- **DATA RECORDS**:
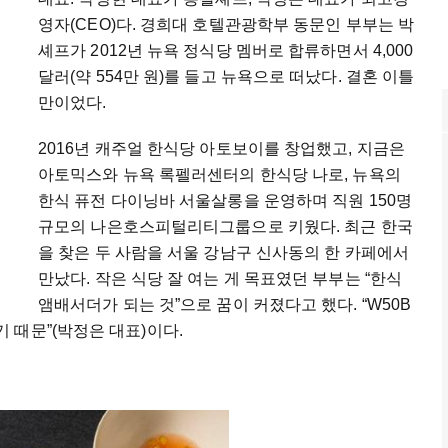
영자(CEO)다. 경희대 호텔관광학부 동문인 부부는 박
셰프가 2012년 뉴욕 정식당 멤버로 합류하면서 4,000
달러(약 554만 원)를 들고 뉴욕으로 떠났다. 결혼 이틀
만이었다.
2016년 캐주얼 한식당 아토보이를 창업했고, 지금은
아토믹스와 뉴욕 록펠러센터의 한식당 나로, 뉴욕의
한식 퓨전 다이닝바 서울살롱을 운영하며 직원 150명
규모의 나은호스피털리티그룹으로 키웠다. 최근 한국
을 찾은 두 사람을 서울 강남구 신사동의 한 카페에서
만났다. 작은 식당 잘 여는 게 목표였던 부부는 “한식
앰배서더가 되는 것”으로 꿈이 커졌다고 했다. “W50B
 때문”(박정은 대표)이다.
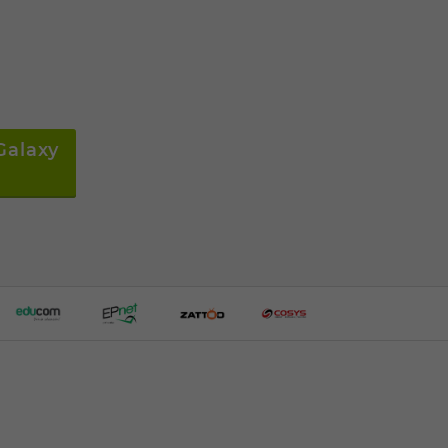
Galaxy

- **WHAT YOU WILL DO**: Please output every record above exactly as written, leaving out the pictures.

- **SOLUTION FOR THIS PROBLEM**:
영자(CEO)다. 경희대 호텔관광학부 동문인 부부는 박
셰프가 2012년 뉴욕 정식당 멤버로 합류하면서 4,000
달러(약 554만 원)를 들고 뉴욕으로 떠났다. 결혼 이틀
만이었다.
2016년 캐주얼 한식당 아토보이를 창업했고, 지금은
아토믹스와 뉴욕 록펠러센터의 한식당 나로, 뉴욕의
한식 퓨전 다이닝바 서울살롱을 운영하며 직원 150명
규모의 나은호스피털리티그룹으로 키웠다. 최근 한국
을 찾은 두 사람을 서울 강남구 신사동의 한 카페에서
만났다. 작은 식당 잘 여는 게 목표였던 부부는 “한식
앰배서더가 되는 것”으로 꿈이 커졌다고 했다. “W50B
 때문”(박정은 대표)이다.
Galaxy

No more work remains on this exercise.